LZW compression doesn't seem to work correctly

Question

I am trying to get this code work work properly, but when I try to encode things it doesn't seem to work as it should. I have a text file thats 60bytes. I encode it and the outputted file is 100 bytes. When I decode that file it goes to like 65bytes. It decodes properly but the file size is larger than the original. I tried encode a jpg and the file size did go down, however I couldn't open the file afters. I tried to decode the jpg file and it didn't work, seemed like cmd had frozen. This is the code I was trying to use.

import java.util.*;
import java.io.*;

public class LZW {

// Dictionary 
public static short DSIZE = 256;
public static int DSIZEINT = 256;

/** Compress a string to a list of output symbols. */
public static List<Short> compress(String uncompressed) {
    // Build the dictionary.
    short dictSize = DSIZE;
    Map<String,Short> dictionary = new HashMap<String,Short>();
    for (short i = 0; i < DSIZE; i++)
        dictionary.put("" + (char)i, i);

    String w = "";
    List<Short> result = new ArrayList<Short>();
    for (char c : uncompressed.toCharArray()) {
        String wc = w + c;
        if (dictionary.containsKey(wc))

◆ ◆ ◆

Exercise objective: Reproduce the LZW compression post above in full, word for word.

Extracted information:
◆ ◆ ◆

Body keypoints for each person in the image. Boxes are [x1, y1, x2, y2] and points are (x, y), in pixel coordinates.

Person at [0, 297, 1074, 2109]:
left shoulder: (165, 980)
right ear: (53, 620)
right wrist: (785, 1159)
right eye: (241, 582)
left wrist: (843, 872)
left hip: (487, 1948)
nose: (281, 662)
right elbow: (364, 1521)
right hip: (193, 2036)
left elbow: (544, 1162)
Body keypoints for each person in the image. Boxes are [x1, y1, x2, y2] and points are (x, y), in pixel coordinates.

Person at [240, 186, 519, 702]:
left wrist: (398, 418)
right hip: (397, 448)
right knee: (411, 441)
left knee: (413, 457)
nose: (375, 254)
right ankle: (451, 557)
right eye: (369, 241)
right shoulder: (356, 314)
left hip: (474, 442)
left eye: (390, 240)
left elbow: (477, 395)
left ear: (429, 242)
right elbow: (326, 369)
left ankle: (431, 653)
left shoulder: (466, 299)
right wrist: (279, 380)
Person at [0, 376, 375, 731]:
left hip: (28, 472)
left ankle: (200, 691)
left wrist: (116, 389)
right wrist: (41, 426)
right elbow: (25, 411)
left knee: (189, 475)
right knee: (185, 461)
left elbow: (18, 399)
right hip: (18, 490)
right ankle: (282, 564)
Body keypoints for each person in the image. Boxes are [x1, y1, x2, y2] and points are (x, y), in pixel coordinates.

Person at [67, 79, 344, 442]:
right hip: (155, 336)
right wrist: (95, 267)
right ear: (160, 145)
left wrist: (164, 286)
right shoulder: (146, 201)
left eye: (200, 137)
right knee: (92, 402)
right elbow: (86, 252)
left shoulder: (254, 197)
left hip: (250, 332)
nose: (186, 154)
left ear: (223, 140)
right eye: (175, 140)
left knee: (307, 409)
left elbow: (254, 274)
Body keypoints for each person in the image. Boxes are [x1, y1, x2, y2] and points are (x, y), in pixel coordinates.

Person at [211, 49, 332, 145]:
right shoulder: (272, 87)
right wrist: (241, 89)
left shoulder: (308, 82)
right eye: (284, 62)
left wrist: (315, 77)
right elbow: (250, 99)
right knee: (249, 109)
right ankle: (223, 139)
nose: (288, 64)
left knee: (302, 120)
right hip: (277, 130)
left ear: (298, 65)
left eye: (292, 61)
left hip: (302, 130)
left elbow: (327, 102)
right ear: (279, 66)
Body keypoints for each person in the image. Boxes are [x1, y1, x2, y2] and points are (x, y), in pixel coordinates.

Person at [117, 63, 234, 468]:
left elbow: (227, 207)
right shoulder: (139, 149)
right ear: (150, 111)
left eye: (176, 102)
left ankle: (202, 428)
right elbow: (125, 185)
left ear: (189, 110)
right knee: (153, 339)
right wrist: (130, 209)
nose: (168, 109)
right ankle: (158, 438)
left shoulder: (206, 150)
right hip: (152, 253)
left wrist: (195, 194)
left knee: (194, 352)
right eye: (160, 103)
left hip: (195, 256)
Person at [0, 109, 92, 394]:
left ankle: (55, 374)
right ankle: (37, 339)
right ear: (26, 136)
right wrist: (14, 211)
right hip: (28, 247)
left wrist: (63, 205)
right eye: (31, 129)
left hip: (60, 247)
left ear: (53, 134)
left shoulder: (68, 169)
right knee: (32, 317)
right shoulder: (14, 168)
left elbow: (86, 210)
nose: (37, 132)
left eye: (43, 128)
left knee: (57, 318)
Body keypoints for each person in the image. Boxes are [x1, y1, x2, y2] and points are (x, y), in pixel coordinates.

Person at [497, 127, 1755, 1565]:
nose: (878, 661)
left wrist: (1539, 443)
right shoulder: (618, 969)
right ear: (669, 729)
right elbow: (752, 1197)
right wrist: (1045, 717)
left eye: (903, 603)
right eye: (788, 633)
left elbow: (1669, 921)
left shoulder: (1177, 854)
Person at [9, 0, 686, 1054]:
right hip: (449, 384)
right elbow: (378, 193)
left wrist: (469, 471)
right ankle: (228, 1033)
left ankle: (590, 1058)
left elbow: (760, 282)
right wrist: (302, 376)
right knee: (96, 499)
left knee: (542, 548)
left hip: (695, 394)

◆ ◆ ◆

Problem solution:
LZW compression doesn't seem to work correctly

Question

I am trying to get this code work work properly, but when I try to encode things it doesn't seem to work as it should. I have a text file thats 60bytes. I encode it and the outputted file is 100 bytes. When I decode that file it goes to like 65bytes. It decodes properly but the file size is larger than the original. I tried encode a jpg and the file size did go down, however I couldn't open the file afters. I tried to decode the jpg file and it didn't work, seemed like cmd had frozen. This is the code I was trying to use.

import java.util.*;
import java.io.*;

public class LZW {

// Dictionary 
public static short DSIZE = 256;
public static int DSIZEINT = 256;

/** Compress a string to a list of output symbols. */
public static List<Short> compress(String uncompressed) {
    // Build the dictionary.
    short dictSize = DSIZE;
    Map<String,Short> dictionary = new HashMap<String,Short>();
    for (short i = 0; i < DSIZE; i++)
        dictionary.put("" + (char)i, i);

    String w = "";
    List<Short> result = new ArrayList<Short>();
    for (char c : uncompressed.toCharArray()) {
        String wc = w + c;
        if (dictionary.containsKey(wc))